- **Collection entries**:
##############################
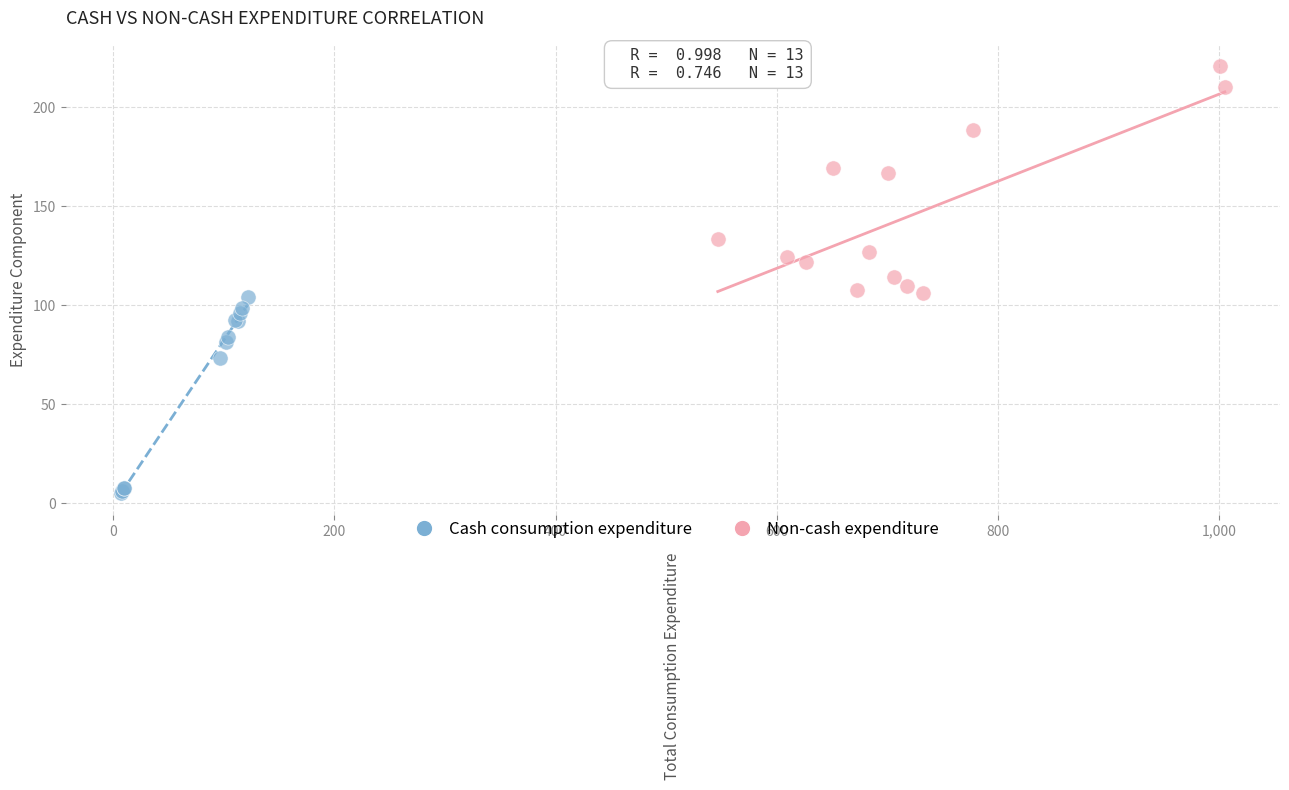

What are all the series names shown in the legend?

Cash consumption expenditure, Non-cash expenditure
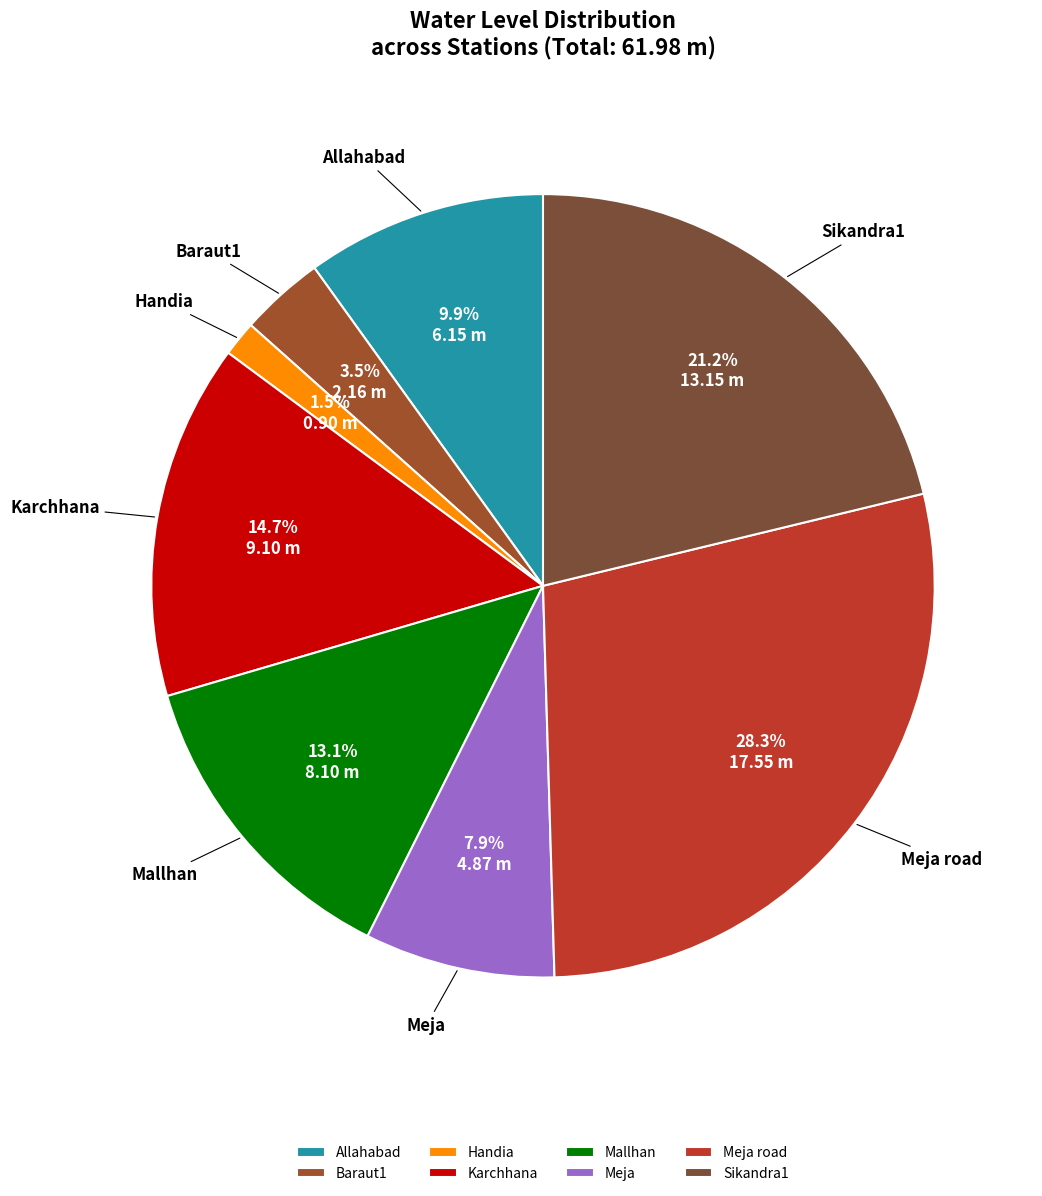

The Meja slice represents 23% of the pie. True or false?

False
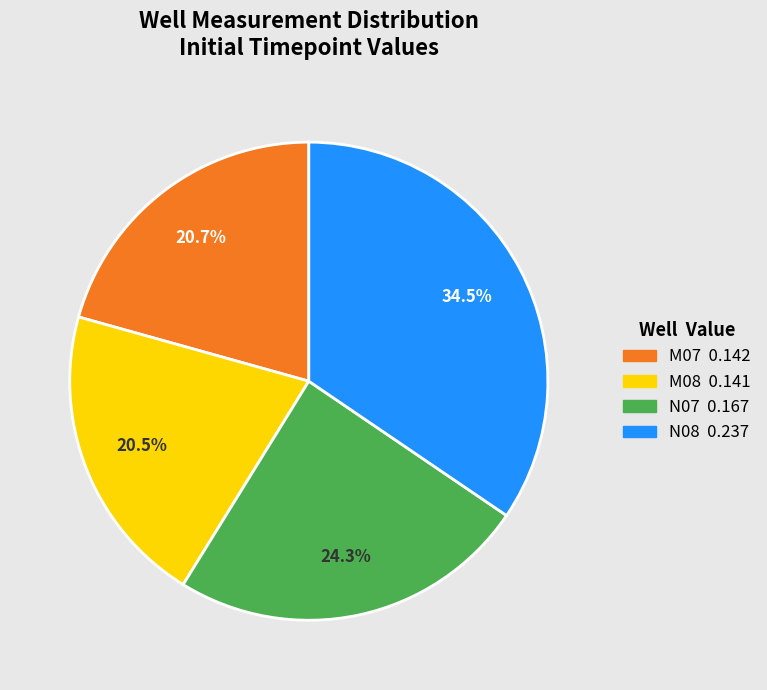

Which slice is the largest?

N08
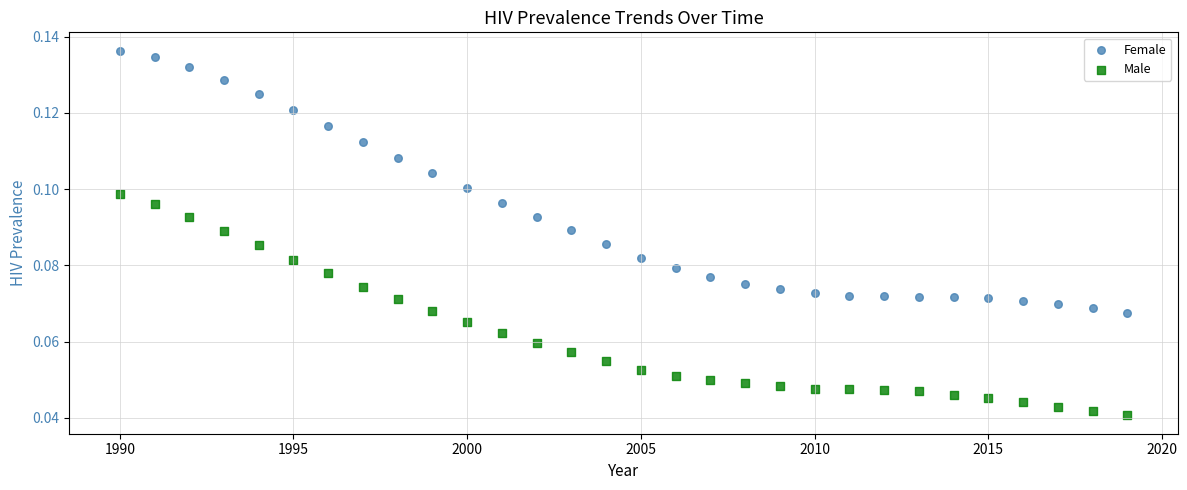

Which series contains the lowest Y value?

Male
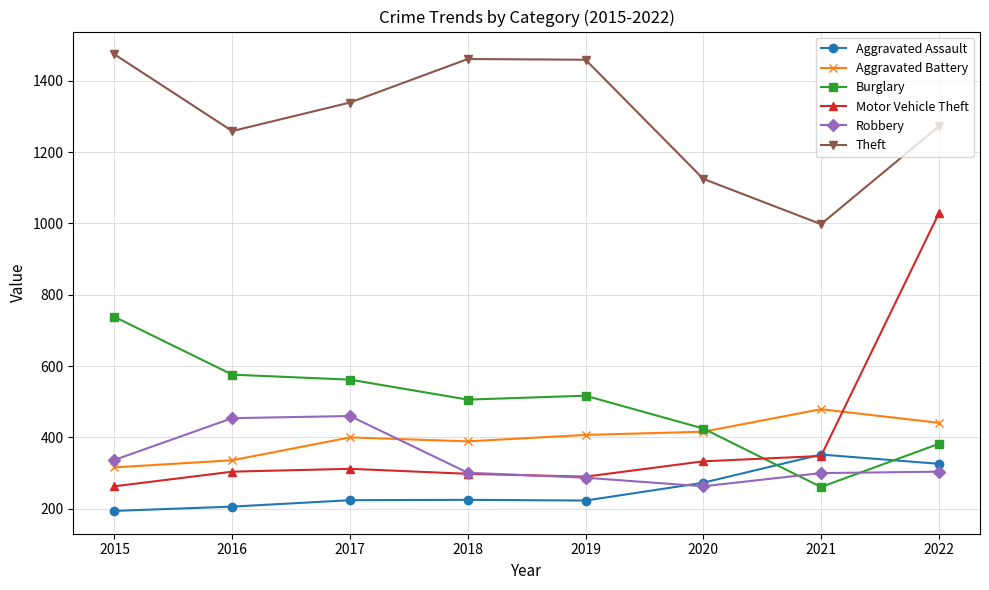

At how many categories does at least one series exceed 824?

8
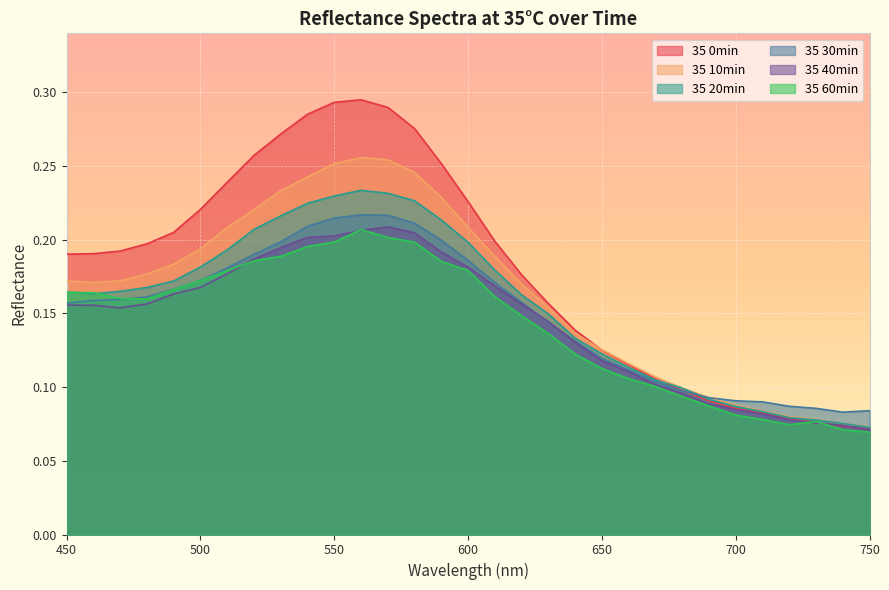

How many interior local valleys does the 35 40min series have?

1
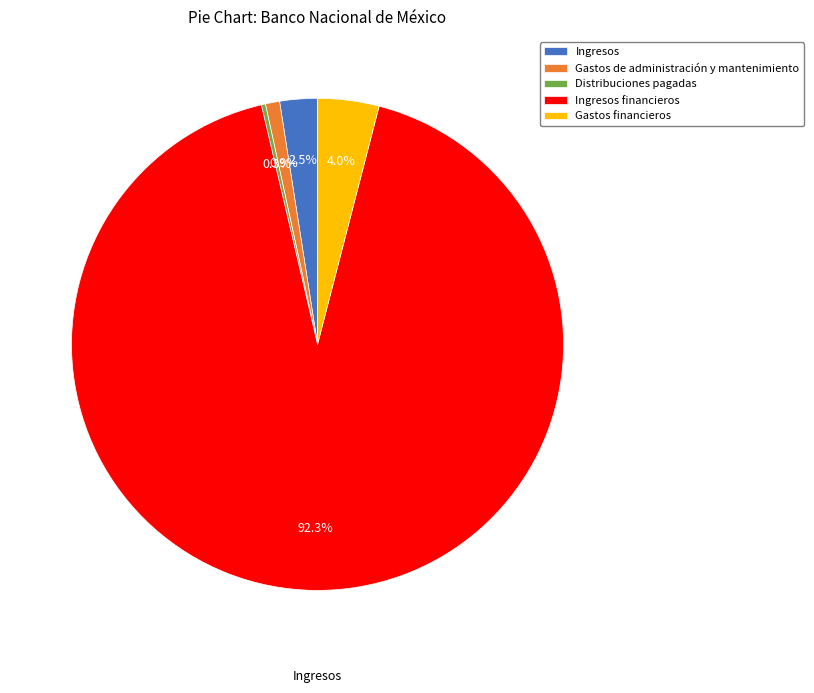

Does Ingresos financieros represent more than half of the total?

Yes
##############################
- **WHAT TO PRODUCE**:
Recast the material above as a numbered list, one item per line, leaving out the blank lines and the pictures.

- **SOLUTION TO THE EXERCISE**:
1. What are all the series names shown in the legend?
2. Cash consumption expenditure, Non-cash expenditure
3. The Meja slice represents 23% of the pie. True or false?
4. False
5. Which slice is the largest?
6. N08
7. Which series contains the lowest Y value?
8. Male
9. At how many categories does at least one series exceed 824?
10. 8
11. How many interior local valleys does the 35 40min series have?
12. 1
13. Does Ingresos financieros represent more than half of the total?
14. Yes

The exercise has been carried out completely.